Aside from tech help, our libraries also provide free access to computers, printers, copiers, scanners and the Internet, all of which are in constant use throughout the day. We also offer 3D Printing, which has become hugely popular. Some of our newer libraries have makerspaces with laser cutters, recording equipment, and sewing machines. Again, some people would argue that this is getting away from their idyllic book-focused vision of the library, but these spaces are offering free access to the media tools of the day, which has always been the main purpose of libraries.
Books Are Still Important
With all of this focus on new technologies, it may sound like I’m saying that books no longer matter, which is absolutely not the case. I became a librarian because I loved helping people find books, and encouraging kids to love reading is still my favorite part of the job. It’s also tremendously important. Numerous studies have shown that kids who are read to regularly in early childhood are more likely to develop language and cognitive skills that will help them be successful in school later on. But books, especially picture books, are expensive. So providing free access to books for kids of all ages and reading levels is still, and hopefully will always be, an essential part of the library.
And, in spite of all the doom and gloom about Americans not reading books, I still see a lot of adults enthusiastically checking out books every day. We also offer book clubs, which have always been popular, and a great way to bring people with different viewpoints together for a friendly discussion (something that’s increasingly rare in our polarized society).
The other need that libraries serve is providing a space that’s free and welcoming to everyone, and helps build a sense of belonging to a community. Libraries have always offered events and programs to bring people together, whether it’s for a musical performance, a painting workshop, or an author talk, and spaces for local groups to get together. After the pandemic, which left many people even more isolated than before, this has become even more essential.
Balancing the Needs of our Communities
One of the biggest challenges libraries face is providing space and resources for everyone, no matter what their personal beliefs, age, or background.

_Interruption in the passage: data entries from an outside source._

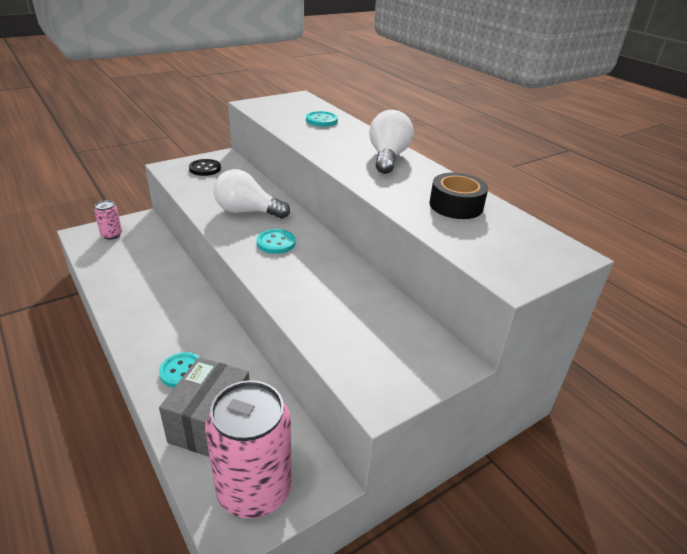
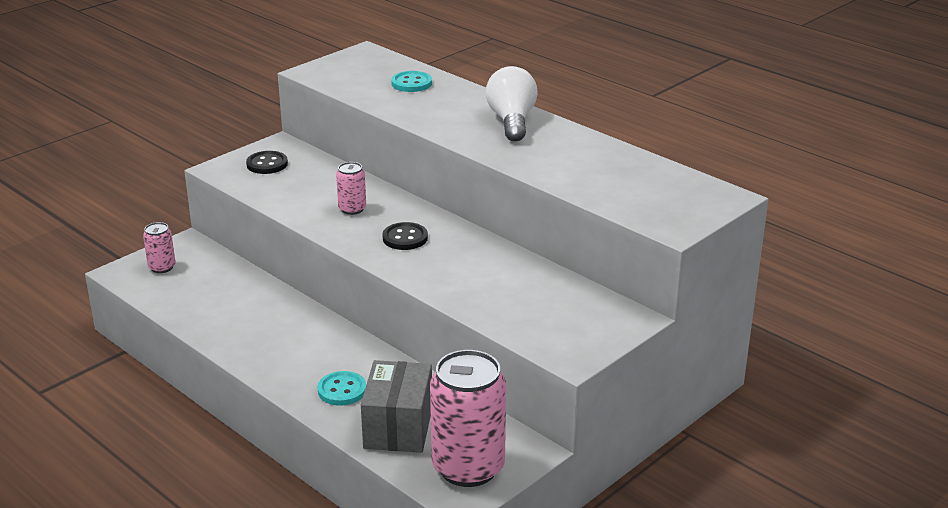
camera: 10 degrees left, 5 degrees down
white light bulb [214,169,290,219] -> pink can [336,162,366,215]
turquoise button [257,229,295,254] -> black button [383,222,428,250]
black tape [429,172,488,219] -> none

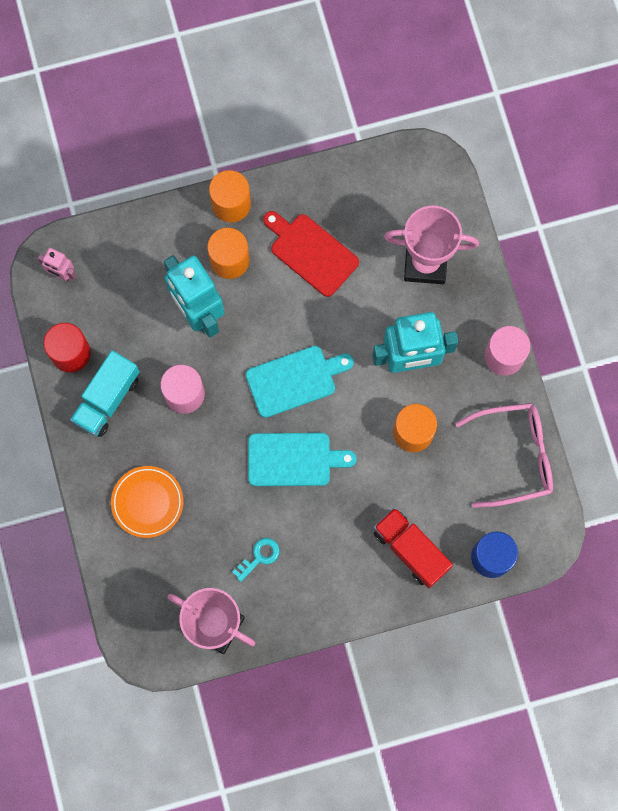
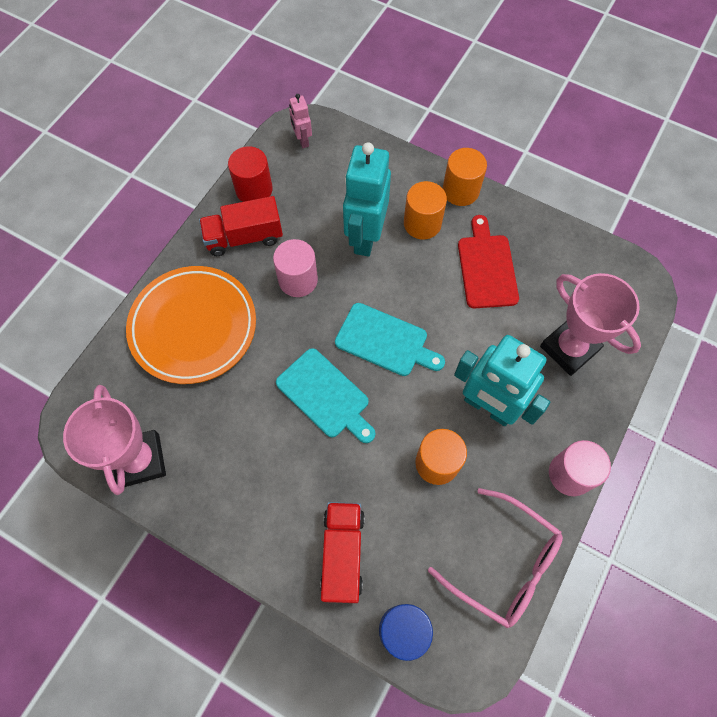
camera: 45 degrees right, 10 degrees down
turquoise truck [70,350,140,437] -> red truck [199,196,283,256]
orange plate [111,466,183,538] -> orange plate [126,266,256,384], size x1.77
turquoise key [232,538,280,582] -> none

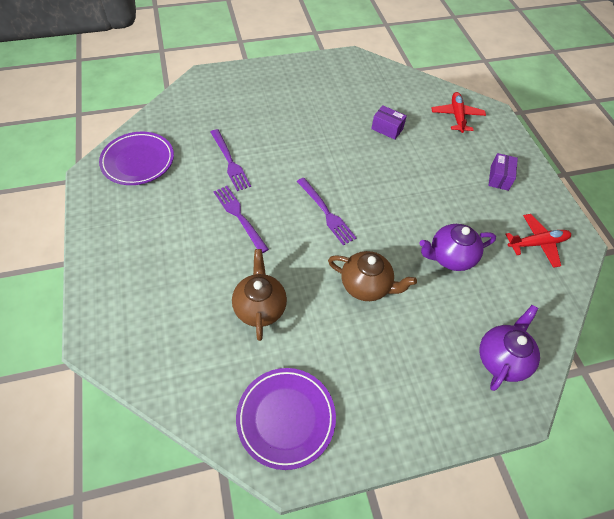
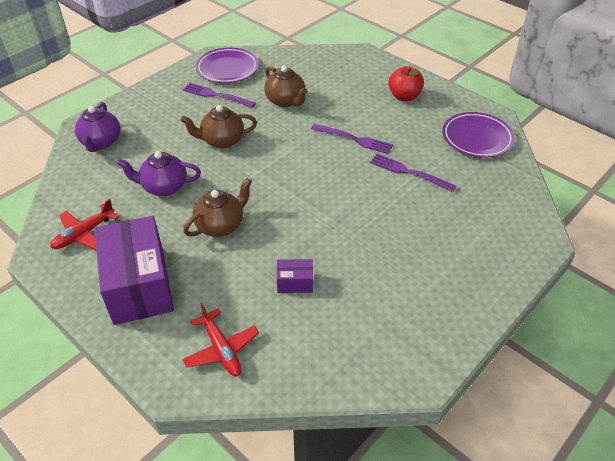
camera: 150 degrees right, 10 degrees down
purple fork [297,178,357,245] -> purple fork moved to [183,83,256,108]
purple teapot [419,224,496,271] -> purple teapot turned 135 degrees counterclockwise [117,151,201,196]
purple box [488,153,518,191] -> purple box [95,216,174,325], size x2.33
none -> brown teapot [183,178,252,237]
none -> red apple [388,66,424,101]

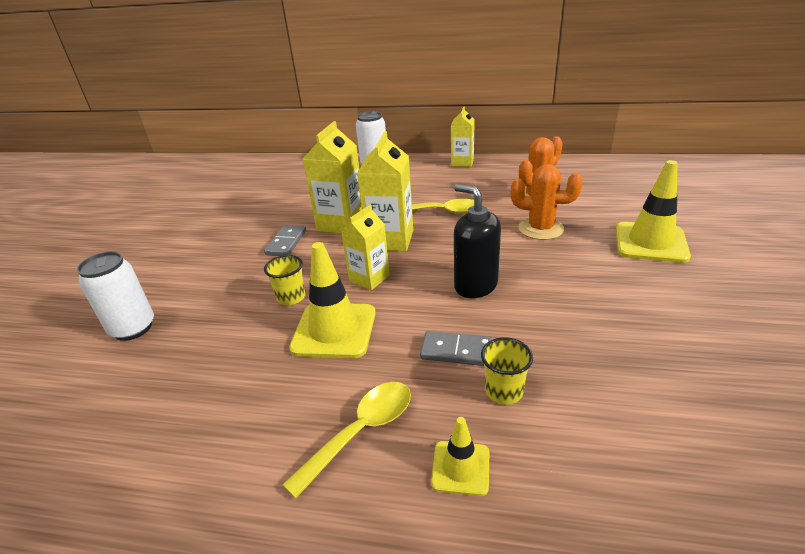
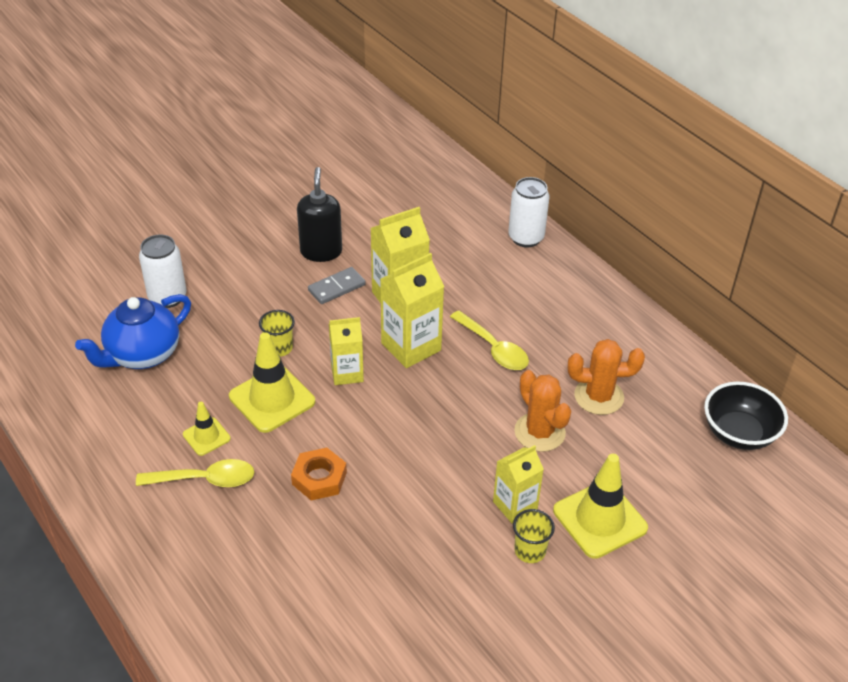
camera: 40 degrees right, 10 degrees up
grey domino [420,331,494,366] -> orange nut [291,448,347,501]
yellow traffic cone [431,417,489,496] -> yellow traffic cone moved to [183,402,231,456]
yellow carton [451,107,475,167] -> yellow carton moved to [493,445,544,523]
black soap dispenser [454,184,501,298] -> black soap dispenser moved to [297,167,342,262]
yellow cup [481,337,533,405] -> yellow cup moved to [513,509,555,563]
none -> blue teapot [75,294,191,369]
none -> black bowl [704,381,788,450]

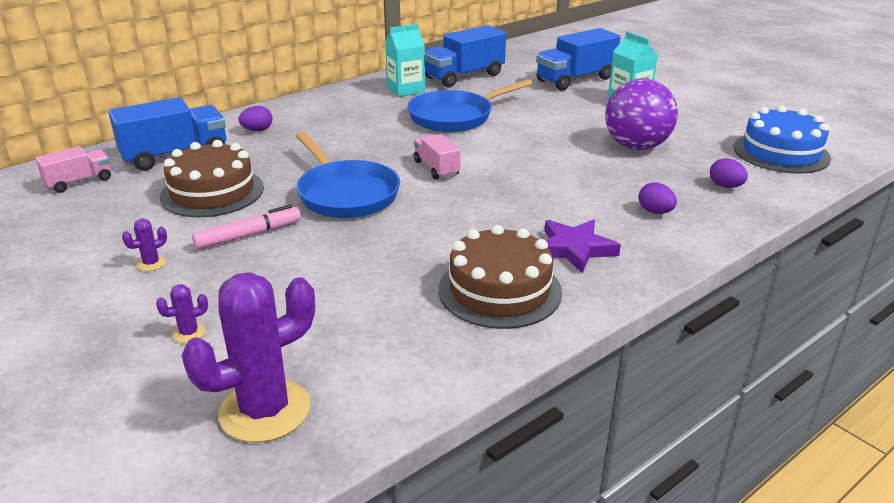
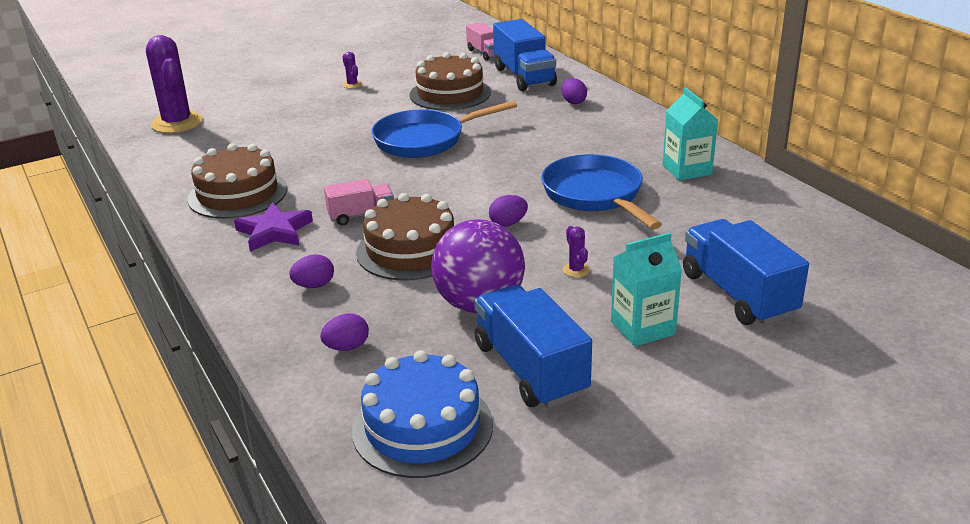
camera: 100 degrees right, 0 degrees up
purple cactus [156,284,208,343] -> purple cactus moved to [563,226,590,277]
pink marker [192,205,301,250] -> none
pink truck [414,134,460,179] -> pink truck moved to [324,179,394,225]
blue truck [425,25,506,87] -> blue truck moved to [474,284,592,408]
none -> brown cake [356,193,454,281]
none -> purple egg [489,195,528,227]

There have always been people who have tried to dictate what types of books their libraries should or should not offer, something that has recently come to a head in a lot of communities. We also run into people, like the man I mentioned above, who feel that certain types of people, like kids, or people experiencing homelessness, should not be allowed in the library. Some of the hardest situations are when library patrons get into disputes with each other (we once had an actual fist fight in the nonfiction section). With all of the different types of people and needs that we serve, it’s also hard to know what to prioritize in terms of staff time and resources.
Being a shared space for everyone can make working in the library unpredictable in ways that can be stressful and contentious. But it’s that same unpredictability that also makes the job so refreshing and rewarding. It’s a constantly shifting landscape of people and services, and that’s one of the reasons that I love it.
As for the grumpy man complaining about the kids, I told him that usually the library is very quiet before 3pm and after 5pm, and that seemed to appease him. Another unspoken function of the library: helping people learn to share.